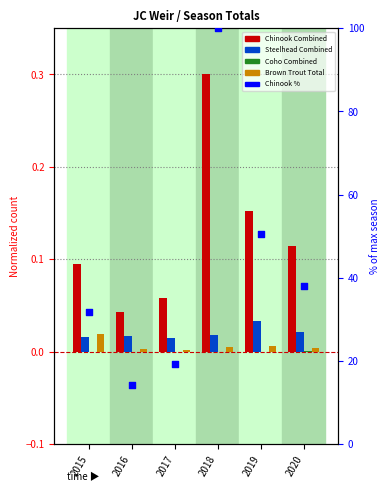

What are all the series names shown in the legend?

Chinook Combined, Steelhead Combined, Coho Combined, Brown Trout Total, Chinook Combined %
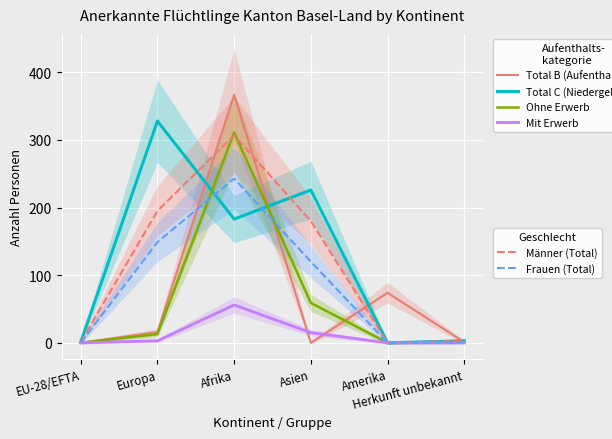

Is the value of Total B (Aufenthalter) at EU-28/EFTA greater than the value of Mit Erwerb at Europa?

No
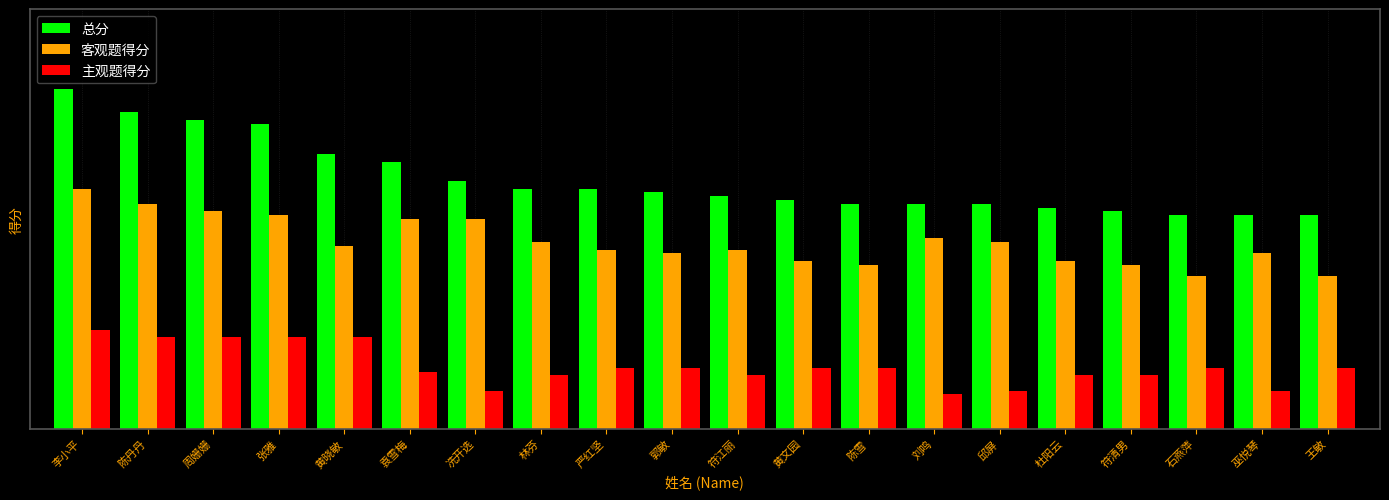

Are the bars horizontal?

No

> [Ziel der Aufgabe] Ermitteln Sie bitte, in wie vielen Zeilen der Rohdaten oben die Zeichenfolge „Total“ vorkommt, wobei Groß- und Kleinschreibung zählt. Geben Sie nur die Anzahl an.

> [Platz für Antwort] 2